Let women speak went to Oldham yesterday.

Wow the testimony from the women that were there was chilling. The lady who was a trainee social worker and was told by a senior social worker it would be 'criminal' to try and stop the rape of underage girls and she'd lose her job and be finished as a social worker??!! WTAF is going on in this country? If a social worker is being encouraged to overlook rape of children?

It's so unbelievably shocking. Kudos to those women speaking up now, given the attempts to silence them it can't have been easy. I am sure they are in the minority even now.

KJK is spot on when she says talking about this is seen as WORSE than the actual rape and torture of little girls. So people who say we're quite far from Afghanistan as a country are clearly wrong. In certain areas of the country at certain times, among certain demographics, we're not.

The other excellent point was the comparison of sentences of paedophiles vs women saying words the powers that be don't like on twitter. Even when those words are truly awful - WHAT THE FUCK? It's not worse than PAEDOPHILIA?

It's Orwellian, worse than Orwellian. The torture those girls experienced is worse than Winston experienced.

Barbadossunset · 13/01/2025 14:52

Wow the testimony from the women that were there was chilling. The lady who was a trainee social worker and was told by a senior social worker it would be 'criminal' to try and stop the rape of underage girls and she'd lose her job and be finished as a social worker??!! WTAF is going on in this country? If a social worker is being encouraged to overlook rape of children?

I hope this senior social worker who said this is named and shamed.

lcakethereforeIam · 13/01/2025 14:54

These children were so screwed up by the abuse, I don't doubt it was a horror story for their parents. Especially dealing with them alone, not just in the absence of help from the authorities but with them actively hampering. The girls, in drink, in drugs, in 'love' with their rapists, in fear and, let's not forget, children what an absolute nightmare and they, and their families, were in this nightmare for years.
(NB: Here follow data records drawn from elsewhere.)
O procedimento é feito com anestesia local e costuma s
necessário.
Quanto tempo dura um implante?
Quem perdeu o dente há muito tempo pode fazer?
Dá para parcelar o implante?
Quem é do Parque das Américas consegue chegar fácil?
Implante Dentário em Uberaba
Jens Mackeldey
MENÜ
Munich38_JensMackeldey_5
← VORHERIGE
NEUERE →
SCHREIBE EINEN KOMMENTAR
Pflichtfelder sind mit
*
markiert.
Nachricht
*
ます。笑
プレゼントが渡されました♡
Whenever the authorities made a decision they seem to have made the wrong one, the self serving one, the 'easy' one.

At least fourteen hundred children abused in Rotherham. From the Times article

The IOPC carried out 91 investigations into police failings, covering 265 separate allegations made by 51 complainants. It examined 47 officers and found that eight had a case to answer for misconduct and six for gross misconduct.

The disparity in numbers alone says the investigations have barely scratched the surface.
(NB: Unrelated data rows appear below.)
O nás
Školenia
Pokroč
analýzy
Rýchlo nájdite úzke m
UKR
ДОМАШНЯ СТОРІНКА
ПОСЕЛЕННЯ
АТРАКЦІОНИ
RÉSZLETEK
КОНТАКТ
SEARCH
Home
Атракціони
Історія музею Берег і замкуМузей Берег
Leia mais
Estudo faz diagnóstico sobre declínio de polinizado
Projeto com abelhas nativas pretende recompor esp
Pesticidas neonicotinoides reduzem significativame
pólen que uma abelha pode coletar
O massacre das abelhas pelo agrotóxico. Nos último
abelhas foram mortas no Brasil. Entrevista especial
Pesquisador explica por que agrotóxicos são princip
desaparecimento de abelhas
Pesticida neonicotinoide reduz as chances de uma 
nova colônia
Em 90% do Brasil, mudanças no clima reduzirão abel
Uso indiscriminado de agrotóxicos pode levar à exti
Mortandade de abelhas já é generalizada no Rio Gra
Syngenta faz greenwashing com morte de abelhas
themostspecialelfintheworkshop · 13/01/2025 15:00

Immense gratitude to Kellie-Jay for allowing a space where these brave women can speak up. Because it's clear no-one else is going to allow them to.
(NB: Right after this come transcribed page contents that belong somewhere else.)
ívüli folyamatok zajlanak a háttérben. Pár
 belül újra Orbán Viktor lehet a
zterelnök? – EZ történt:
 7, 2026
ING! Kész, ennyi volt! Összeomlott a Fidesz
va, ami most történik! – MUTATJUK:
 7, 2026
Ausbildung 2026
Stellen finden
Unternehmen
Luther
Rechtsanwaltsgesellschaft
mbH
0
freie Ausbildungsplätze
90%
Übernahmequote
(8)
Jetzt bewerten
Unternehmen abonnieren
She also pointed out how effective the silencing has been. I wonder how many former social workers sit scared of speaking even now.

themostspecialelfintheworkshop · 13/01/2025 15:05

Every time I listen to those who were there, I end up shaking with terror at the end. I cannot even begin to imagine how the victims felt and still feel.

I read in one article that those convicted have been allowed to go back and live where their victims still live (after serving insulting sentences) and the terror felt by a victim seeing her torturer rapist (one of the few convicted ones) in her local supermarket - so the state continues to enable the abuse of these women.

And yet, Starmer managed to send a mother to jail for 26 months for saying something racist for about 2 hours on twitter, before deleting it. So he can get things done when he wants to - he obviously just doesn't think torturer rapists of young children deserve to be in jail for very long, and that saying something racist for a couple of hours is worse.

Of course that mother is away from her children now.

Where are the snap court cases for these men?

I do not feel our daughters are safe. I know these girls were already vulnerable, but it's the thin end of the wedge, as we've seen in Iran and Afghanistan, it's not going to end here.

We all need to rise up to stop it.

PerkingFaintly · 13/01/2025 15:08

Starmer's not wrong in demanding Mandatory Reporting.

He's been fighting for it for more than 10 years – and this stuff is why. But it also needs the police to act when it is reported.